L’insulto in rete non è libertà, ma sopraffazione

Una donna italiana ha dovuto leggere espressioni sconce, guardare immagini vergognose, subire allusioni disgustose. Non è importante che quella donna, oggi, sia presidente della Camera. «Minacce di morte, di stupro, di sodomia, di tortura», ha riassunto Concita De Gregorio, che l’ha intervistata per Repubblica . «Accanto al testo, spesso, ci sono immagini. Fotomontaggi: il suo volto sorridente sul corpo di una donna violentata da un uomo di colore, il suo viso sul corpo di una donna sgozzata, il sangue che riempie un catino a terra. Centinaia di pagine stampate, migliaia di messaggi».

Questa non è libertà: è sopraffazione. Impedire queste cose non è censura: è buon senso. Smettiamola di considerare il web come il luogo franco dove tutto è lecito: offendere, minacciare, ricattare, vomitare insulti. Lo abbiamo fatto con gli stadi di calcio, e abbiamo visto com’è finita.
Internet è troppo importante perché una minoranza di predoni, camuffati da libertari, possa rovinarla. Perché questo avverrà, se andiamo avanti così. Qualcuno invocherà leggi speciali: e arriveranno. Le leggi speciali, invece, non servono. Sono sufficienti quelle esistenti. Basta applicarle.

━━━

*CONSEGNA*. Nell'articolo sull'insulto in rete, Concita De Gregorio riassume le minacce ricevute dalla donna. Elenca tutti i tipi di minaccia che nomina.

Immagini renderizzate con testo sorgente:
━━━

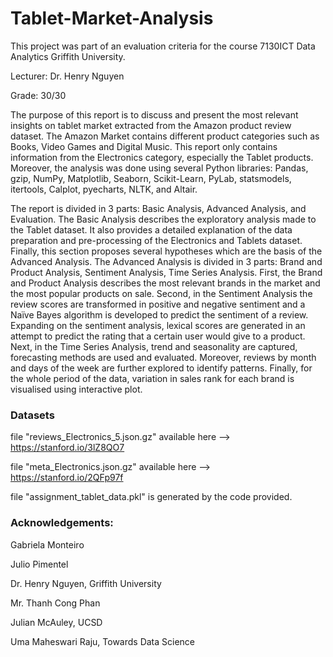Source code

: # Tablet-Market-Analysis
This project was part of an evaluation criteria for the course 7130ICT Data Analytics Griffith University.  

Lecturer: Dr. Henry Nguyen

Grade: 30/30

The purpose of this report is to discuss and present the most relevant insights on tablet market extracted from the Amazon product review dataset. The Amazon Market contains different product categories such as Books, Video Games and Digital Music. This report only contains information from the Electronics category, especially the Tablet products. Moreover, the analysis was done using several Python libraries: Pandas, gzip, NumPy, Matplotlib, Seaborn, Scikit-Learn, PyLab, statsmodels, itertools, Calplot, pyecharts, NLTK, and Altair. 

The report is divided in 3 parts: Basic Analysis, Advanced Analysis, and Evaluation.  The Basic Analysis describes the exploratory analysis made to the Tablet dataset. It also provides a detailed explanation of the data preparation and pre-processing of the Electronics and Tablets dataset. Finally, this section proposes several hypotheses which are the basis of the Advanced Analysis.  The Advanced Analysis is divided in 3 parts: Brand and Product Analysis, Sentiment Analysis, Time Series Analysis. First, the Brand and Product Analysis describes the most relevant brands in the market and the most popular products on sale. Second, in the Sentiment Analysis the review scores are transformed in positive and negative sentiment and a Naïve Bayes algorithm is developed to predict the sentiment of a review. Expanding on the sentiment analysis, lexical scores are generated in an attempt to predict the rating that a certain user would give to a product.  Next, in the Time Series Analysis, trend and seasonality are captured, forecasting methods are used and evaluated. Moreover, reviews by month and days of the week are further explored to identify patterns. Finally, for the whole period of the data, variation in sales rank for each brand is visualised using interactive plot.  


### Datasets
file "reviews_Electronics_5.json.gz" available here --> https://stanford.io/3lZ8QO7 

file "meta_Electronics.json.gz" available here --> https://stanford.io/2QFp97f 

file "assignment_tablet_data.pkl" is generated by the code provided.


### Acknowledgements: 

Gabriela Monteiro 

Julio Pimentel 

Dr. Henry Nguyen, Griffith University 

Mr. Thanh Cong Phan 

Julian McAuley, UCSD 

Uma Maheswari Raju, Towards Data Science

━━━

*SOLUZIONE DELL'ESERCIZIO*.
- minacce di morte
- minacce di stupro
- minacce di sodomia
- minacce di tortura